Could you transcribe every record below exactly, leaving out any pictures?

[[ DATA SHOWN, beginning ]]

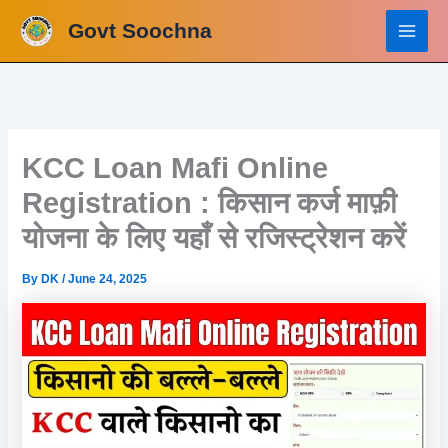
Skip
Govt Soochna
to
content
KCC Loan Mafi Online
Registration : किसान कर्ज माफ़ी
योजना के लिए यहाँ से रजिस्ट्रेशन करें
By
DK
/
June 24, 2025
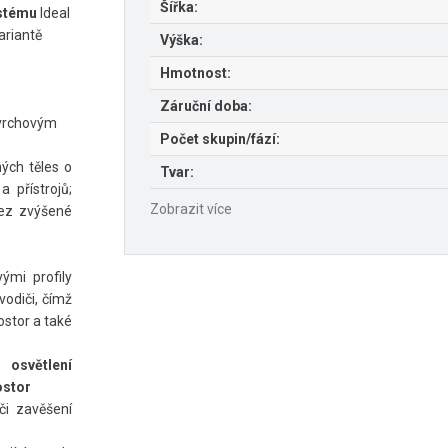
Šířka:
ystému
Ideal
ariantě
Výška:
Hmotnost:
Záruční doba:
povrchovým
Počet skupin/fází:
ých těles o
Tvar:
 přístrojů;
Zobrazit více
ez zvýšené
ými profily
vodiči, čímž
ostor a také
o
osvětlení
ostor
i zavěšení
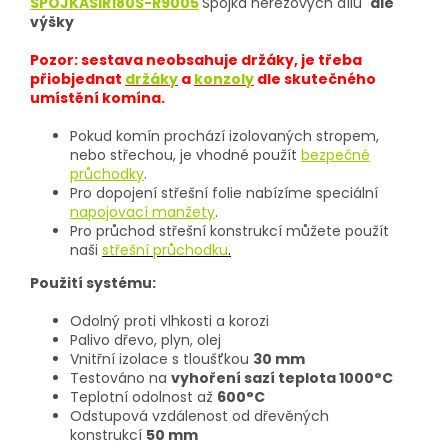
SPOJKASIR180S-R9005
Spojka nerezových dílů
dle
výšky
Pozor: sestava neobsahuje držáky, je třeba
přiobjednat
držáky
a
konzoly
dle skutečného
umístění komína.
Pokud komín prochází izolovaných stropem,
nebo střechou, je vhodné použít
bezpečné
průchodky
.
Pro dopojení střešní folie nabízíme speciální
napojovací manžety
.
Pro průchod střešní konstrukcí můžete použít
naši
střešní průchodku
.
Použití systému:
Odolný proti vlhkosti a korozi
Palivo dřevo, plyn, olej
Vnitřní izolace s tloušťkou
30 mm
Testováno na
vyhoření sazí teplota 1000°C
Teplotní odolnost až
600°C
Odstupová vzdálenost od dřevěných
konstrukcí
50 mm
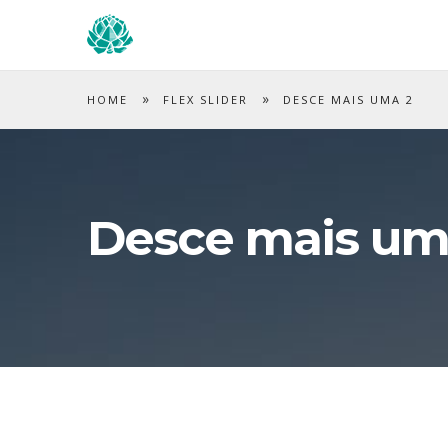
»
»
HOME
FLEX SLIDER
DESCE MAIS UMA 2
Desce mais um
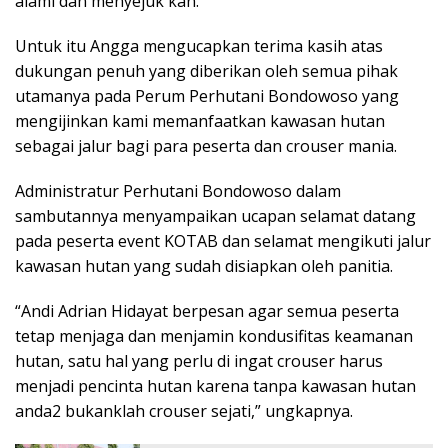
alami dan menyejuk kan.
Untuk itu Angga mengucapkan terima kasih atas
dukungan penuh yang diberikan oleh semua pihak
utamanya pada Perum Perhutani Bondowoso yang
mengijinkan kami memanfaatkan kawasan hutan
sebagai jalur bagi para peserta dan crouser mania.
Administratur Perhutani Bondowoso dalam
sambutannya menyampaikan ucapan selamat datang
pada peserta event KOTAB dan selamat mengikuti jalur
kawasan hutan yang sudah disiapkan oleh panitia.
“Andi Adrian Hidayat berpesan agar semua peserta
tetap menjaga dan menjamin kondusifitas keamanan
hutan, satu hal yang perlu di ingat crouser harus
menjadi pencinta hutan karena tanpa kawasan hutan
anda2 bukanklah crouser sejati,” ungkapnya.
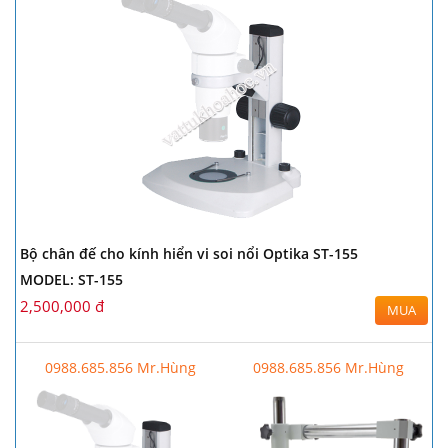
Bộ chân đế cho kính hiển vi soi nổi Optika ST-155
MODEL: ST-155
2,500,000 đ
MUA
0988.685.856 Mr.Hùng
0988.685.856 Mr.Hùng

[[ DATA SHOWN, end ]]

# TASK OUTPUT:
Skip
Govt Soochna
to
content
KCC Loan Mafi Online
Registration : किसान कर्ज माफ़ी
योजना के लिए यहाँ से रजिस्ट्रेशन करें
By
DK
/
June 24, 2025
Šířka:
ystému
Ideal
ariantě
Výška:
Hmotnost:
Záruční doba:
povrchovým
Počet skupin/fází:
ých těles o
Tvar:
 přístrojů;
Zobrazit více
ez zvýšené
ými profily
vodiči, čímž
ostor a také
o
osvětlení
ostor
i zavěšení
SPOJKASIR180S-R9005
Spojka nerezových dílů
dle
výšky
Pozor: sestava neobsahuje držáky, je třeba
přiobjednat
držáky
a
konzoly
dle skutečného
umístění komína.
Pokud komín prochází izolovaných stropem,
nebo střechou, je vhodné použít
bezpečné
průchodky
.
Pro dopojení střešní folie nabízíme speciální
napojovací manžety
.
Pro průchod střešní konstrukcí můžete použít
naši
střešní průchodku
.
Použití systému:
Odolný proti vlhkosti a korozi
Palivo dřevo, plyn, olej
Vnitřní izolace s tloušťkou
30 mm
Testováno na
vyhoření sazí teplota 1000°C
Teplotní odolnost až
600°C
Odstupová vzdálenost od dřevěných
konstrukcí
50 mm
»
»
HOME
FLEX SLIDER
DESCE MAIS UMA 2
Desce mais um
alami dan menyejuk kan.
Untuk itu Angga mengucapkan terima kasih atas
dukungan penuh yang diberikan oleh semua pihak
utamanya pada Perum Perhutani Bondowoso yang
mengijinkan kami memanfaatkan kawasan hutan
sebagai jalur bagi para peserta dan crouser mania.
Administratur Perhutani Bondowoso dalam
sambutannya menyampaikan ucapan selamat datang
pada peserta event KOTAB dan selamat mengikuti jalur
kawasan hutan yang sudah disiapkan oleh panitia.
“Andi Adrian Hidayat berpesan agar semua peserta
tetap menjaga dan menjamin kondusifitas keamanan
hutan, satu hal yang perlu di ingat crouser harus
menjadi pencinta hutan karena tanpa kawasan hutan
anda2 bukanklah crouser sejati,” ungkapnya.
Bộ chân đế cho kính hiển vi soi nổi Optika ST-155
MODEL: ST-155
2,500,000 đ
MUA
0988.685.856 Mr.Hùng
0988.685.856 Mr.Hùng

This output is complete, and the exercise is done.